Formula One World Championship
The number of Formula One races has been increased to seventeen with the addition of a race in Japan, a revival of interest in Formula One in the Far East since the last Championship race in 1977. The scene on the Iberian Peninsular has been rationalised with the races in Portugal and Spain being on consecutive weekends, the Autodrome at Estoril and the new Autodrome at Jerez being only a few hours apart by road.
With such a full calendar of events there has been no provision made for the European Grand Prix, a short-lived “joker” in the pack used to appease offended parties after typical FISA/FOCA “negotiations”. This means that Brands Hatch, the New Nurburging, the rebuilt circuit of Zolder and the sad little Dijon-Prenois circuit remain no-appeased, but they should not despair as in Formula One anything can happen.
Formula One races are open to selected drivers and teams, using either turbocharged or supercharged 1500cc cars or atmospheric 3500cc cars, though the un-turbocharged cars will compete for their own awards.
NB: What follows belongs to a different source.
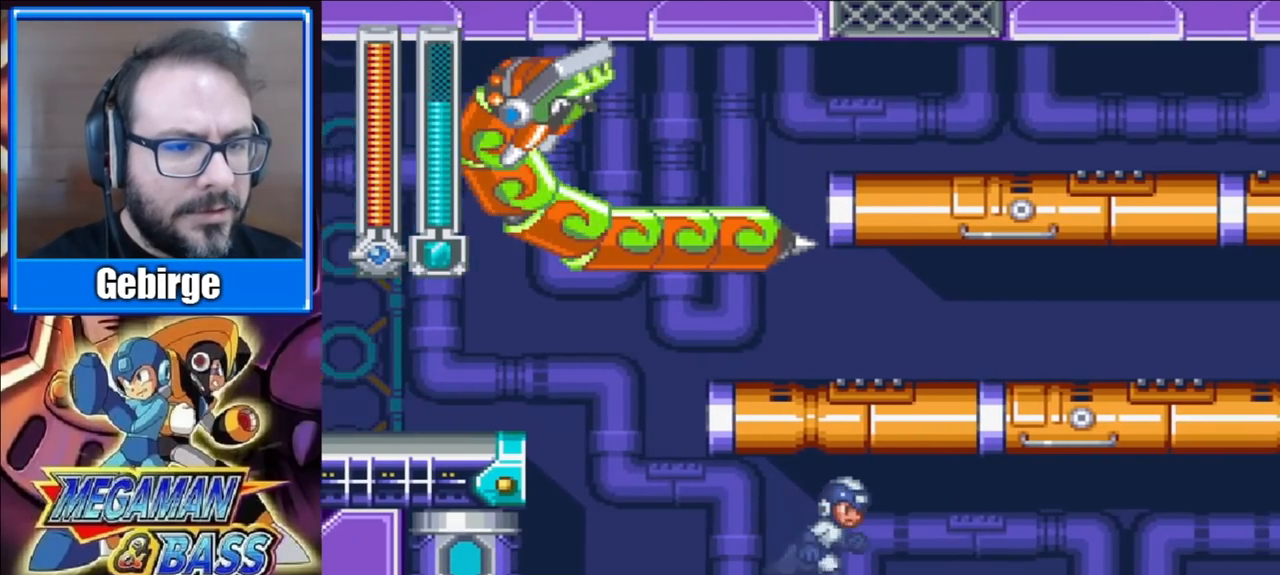
{"buttons": ["DPAD_DOWN", "DPAD_RIGHT"], "right_stick": "center", "events": [[283, "DPAD_RIGHT", "up"], [300, "A", "down"], [400, "DPAD_RIGHT", "down"], [467, "A", "up"]]}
World Sportscar Championship
To make the sports-prototype scene adequately complicated, to ensure a lack of general interest, there are now two types of events, the standardized 1000km races which involve two drivers to a car and regular refuelling stops, and “sprint” events over 360 km, while Le Mans remains aloof with its traditional 24 hr race. All races will score points for the Drivers Championship and Teams Championship. Note that it is again “Teams” and not “Makes”. Not all the events in the above list are guaranteed, as some have still to get their circuits passed by FISA inspectors.
Intercontinental Formula 3000 Championship
When Formula 3000 was launched a number of events were scheduled to be run in conjunction with World Championship Formula One races, in order to give contestants encouragement and sponsorship exposure. During 1986 this did happen, but few people noticed it as the F3000 paddock was usually hidden away in a remote corner, and if you happened to be in the bar you could easily miss the actual race as the timing often coincided with some important off-track Formula One happening. Encouragement and exposure by FISA/FOCA was virtually non-existent, and this year F3000 is totally on its own, only using one Formula One circuit. The South American races are on the list again, but only provisionally and subject to ratification by June.
European Touring Car Championship
Last year the ETCC series, which should have been a simple matter of international saloon car racing, degenerated into a sea of protests, counter-protests, investigations, amended results and general mistrust through the top runners. The end result was a virtual loss of interest by the world outside. Lets hope the 1987 series run more smoothly, for it is a pity that such an interesting series should be spoiled. The variety of countries and circuits visited by the saloon car “circus” is first class and full of interest.
FIA Historic Championship
When the FIA dream up a championing you can guarantee it will be complicated to the point of becoming incomprehensible, or confusing at best. In international “old car” racing there are three activities the FIA championship, the FISA Trophy and the GT Cup. Some of the above events are for one category, some for two, and others for three. It looks like we end up with a row of “old car” European Champions.
European Mountain Hill-Climb Championship
Anyone who visits all the rounds of the Mountain Hill-Climb Championship will certainly see Europe, including Iberian Peninsula and the other side of Iron Curtain.